Call No Man Father

January 2019
Call no man father.JPG

Question: Where did the tradition of calling priests "Father" come from?

Father Paul:

In the following answer to the question above, we will learn that the challenge of calling priests “Father” comes centuries later after using the term in this context was common. It is not until the Protestant Reformation that referring to priests as “Father” becomes an issue. It is based on the scripture passage from Matthew that is referred to below.

The Orthodox understanding of this passage follows the usage of the Bible and the early Church in that we are not to call anyone “father” in such a way that it usurps the role of our Father in heaven. It does not forbid us from calling men father who have received a share in patrimony from God whether it be our natural fathers or our spiritual fathers.

Protestant interpretation of scripture challenges addressing those ordained into the ranks of the Holy Priesthood or the Monastic Order, “Father”. They base their argument on the following words of Christ in Matthew 23:8-10:

But you, do not to be called ‘Rabbi’, for one is your Teacher, the Christ, and you are all brethren. Do not call anyone on earth your father, for One is your Father, who is in heaven. And do not be called teachers, for One is your Teacher, the Christ.”

If the meaning of this passage is as obvious as the Reformers claim how did it go unnoticed for nearly 1500 years. Perhaps the first Christians and their descendants before the Reformation had a different understanding of these verses. It also follows logically that if we interpret this prohibition of the term “father” in the improper way, we cannot call anyone, “teacher” or “Rabbi”. So why would it be acceptable to call refer to someone as teacher and not father? The answer here is that the Reformers, in order to distance themselves from the Romans Catholic Church found any possible way through scripture to dismiss the Catholic Priesthood.

There is a wealth of scriptural evidence that the terms father and teacher were applied throughout the New Testament:

Let not many of you become teachers, my brethren, for you know that we who teach shall be judged with greater strictness.”
— James 3:1
And his gifts were that some should be apostles, some prophets, some evangelists, some pastors and teachers”
— Eph. 4:11
Are you greater than our father Jacob, who gave us the well, and drank from it himself, and his sons, and his cattle?”
— Jn. 4:12
I am writing to you, fathers, because you know him who is from the beginning. I am writing to you, young men, because you have overcome the evil one. I write to you, children, because you know the Father. 14 I write to you, fathers, because you know him who is from the beginning. I write to you, young men, because you are strong, and the word of God abides in you, and you have overcome the evil one.”
— 1 Jn. 2:13-14

And St. Paul calls himself a father in the spiritual sense:

I do not write this to make you ashamed, but to admonish you as my beloved children. 15 For though you have countless guides in Christ, you do not have many fathers. For I became your father in Christ Jesus through the gospel.”
— 1 Corinthians 4:14-15

How Did the Early Christians Understand this Verse?

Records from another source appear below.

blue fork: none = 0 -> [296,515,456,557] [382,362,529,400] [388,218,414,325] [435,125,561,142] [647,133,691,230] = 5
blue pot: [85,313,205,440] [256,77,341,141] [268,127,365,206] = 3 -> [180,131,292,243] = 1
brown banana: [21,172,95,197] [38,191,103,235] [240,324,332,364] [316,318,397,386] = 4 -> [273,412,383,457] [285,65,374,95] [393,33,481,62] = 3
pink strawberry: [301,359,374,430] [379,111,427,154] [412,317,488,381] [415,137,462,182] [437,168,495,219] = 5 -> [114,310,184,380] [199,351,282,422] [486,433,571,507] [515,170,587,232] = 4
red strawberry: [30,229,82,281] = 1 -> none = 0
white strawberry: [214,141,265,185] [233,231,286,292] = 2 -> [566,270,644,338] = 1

Yes, the Early Christians understood the Lord’s words and accepted them in the context of those who were sinfully pride of the title or titles they had received. It is only through humility that any title should be acceptable. Imagine not being able to refer to one’s natural parents as father or mother.

St. John Chrysostom teaches:

Again, “call no man your father.” This is said in order that they may know whom they ought to call Father in the highest sense. It is not said frivolously as if no one should ever be called father. Just as the human master is not the divine Master, so neither is the father the Father who is the cause of all, both of all masters and of all fathers.”


In this passage, the early Church clearly understood that Jesus was condemning the commandeering of the fatherhood of God, not the proper participation in and acknowledgement of that fatherhood by grace.

So, let’s continue to honor the 2,000 year tradition of our Holy Church and refer to those who serve our Lord in the Holy Priesthood, father.